In his post on The Ultimate Unit Test Failure, Jeff Atwood comes out swingin’ and begs development teams to invest in interaction design with the same enthusiasm (or perhaps more) that we give to developer testing:
Perfectly executed code coverage doesn’t mean users will use your program. Or that it’s even worth using in the first place.
No Silver Bullet
If there’s any one theme that we can observe across this collection of ideas, it’s the recognition that no recipe, or tool, or one-size-fits-all process offers the One True Way (TM) to develop quality software. As Michael Feathers points out, quality doesn’t come from a “mechanistic” approach to testing:
Quality is a function of thought and reflection - precise thought and reflection. That’s the magic. Techniques which reinforce that discipline invariably increase quality.

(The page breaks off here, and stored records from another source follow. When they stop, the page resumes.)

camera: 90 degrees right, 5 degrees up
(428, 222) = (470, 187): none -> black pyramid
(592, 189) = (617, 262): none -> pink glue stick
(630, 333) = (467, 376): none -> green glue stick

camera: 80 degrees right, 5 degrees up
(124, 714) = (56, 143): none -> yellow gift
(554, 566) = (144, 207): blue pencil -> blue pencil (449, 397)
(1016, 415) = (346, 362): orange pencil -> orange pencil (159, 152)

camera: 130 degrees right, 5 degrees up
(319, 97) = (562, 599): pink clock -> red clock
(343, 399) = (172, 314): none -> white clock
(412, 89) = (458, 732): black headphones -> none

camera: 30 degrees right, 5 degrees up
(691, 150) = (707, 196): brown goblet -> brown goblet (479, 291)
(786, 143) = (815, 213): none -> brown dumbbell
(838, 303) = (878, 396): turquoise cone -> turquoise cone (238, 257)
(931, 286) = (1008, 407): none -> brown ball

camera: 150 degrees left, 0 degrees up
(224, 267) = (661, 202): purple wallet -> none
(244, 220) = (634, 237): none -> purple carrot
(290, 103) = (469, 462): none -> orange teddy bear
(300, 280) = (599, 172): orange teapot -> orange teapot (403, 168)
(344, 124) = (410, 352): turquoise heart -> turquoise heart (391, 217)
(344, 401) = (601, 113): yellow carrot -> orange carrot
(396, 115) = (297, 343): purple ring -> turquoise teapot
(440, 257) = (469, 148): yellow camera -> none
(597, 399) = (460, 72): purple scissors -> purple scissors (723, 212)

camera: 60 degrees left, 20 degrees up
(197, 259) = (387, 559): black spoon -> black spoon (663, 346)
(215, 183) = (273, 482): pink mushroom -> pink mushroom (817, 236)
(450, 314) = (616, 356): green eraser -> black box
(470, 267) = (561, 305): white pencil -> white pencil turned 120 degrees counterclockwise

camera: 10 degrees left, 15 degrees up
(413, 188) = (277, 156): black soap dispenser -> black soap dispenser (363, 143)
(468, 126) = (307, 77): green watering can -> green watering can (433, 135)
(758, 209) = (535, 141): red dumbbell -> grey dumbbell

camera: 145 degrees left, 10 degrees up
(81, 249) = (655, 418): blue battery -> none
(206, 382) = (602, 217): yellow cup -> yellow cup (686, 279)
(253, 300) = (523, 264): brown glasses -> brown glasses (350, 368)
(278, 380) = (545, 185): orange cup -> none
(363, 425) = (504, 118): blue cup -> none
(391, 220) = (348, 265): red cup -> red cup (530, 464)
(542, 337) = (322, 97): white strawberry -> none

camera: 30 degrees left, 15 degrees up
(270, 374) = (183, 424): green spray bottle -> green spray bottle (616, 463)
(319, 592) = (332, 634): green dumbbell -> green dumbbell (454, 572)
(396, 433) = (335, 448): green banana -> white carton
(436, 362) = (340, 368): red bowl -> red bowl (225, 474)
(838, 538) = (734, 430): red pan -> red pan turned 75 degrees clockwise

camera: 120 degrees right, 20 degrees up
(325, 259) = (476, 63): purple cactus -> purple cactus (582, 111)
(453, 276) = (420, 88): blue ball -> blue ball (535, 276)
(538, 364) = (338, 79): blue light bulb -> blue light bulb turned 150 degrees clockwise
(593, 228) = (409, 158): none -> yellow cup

It’s only that critical thought that will tell us when it would be more cost-effective to use one flavor of testing over another. It’s only that critical thought that will uncover implied requirements in a user story or prompt us to ask about hidden assumptions that might be lingering in a given use case. It’s only that critical thought that will recognize when the pattern that’s worked for us 95% of the time simply isn’t appropriate for the particular scenario we’ve just come across. To forgo that critical thought in search of a silver bullet, that’s the ultimate testing anti-pattern.
 Luke notes that the specific overlaps in the diagram are admittedly arbitrary. The specific areas of overlap are insignificant for our purposes here. Noteworthy is that while there is some overlap between these forms of testing, each one tends to identify at least some defects that are less likely to be identified by other forms of testing. (Diagram used with permission.)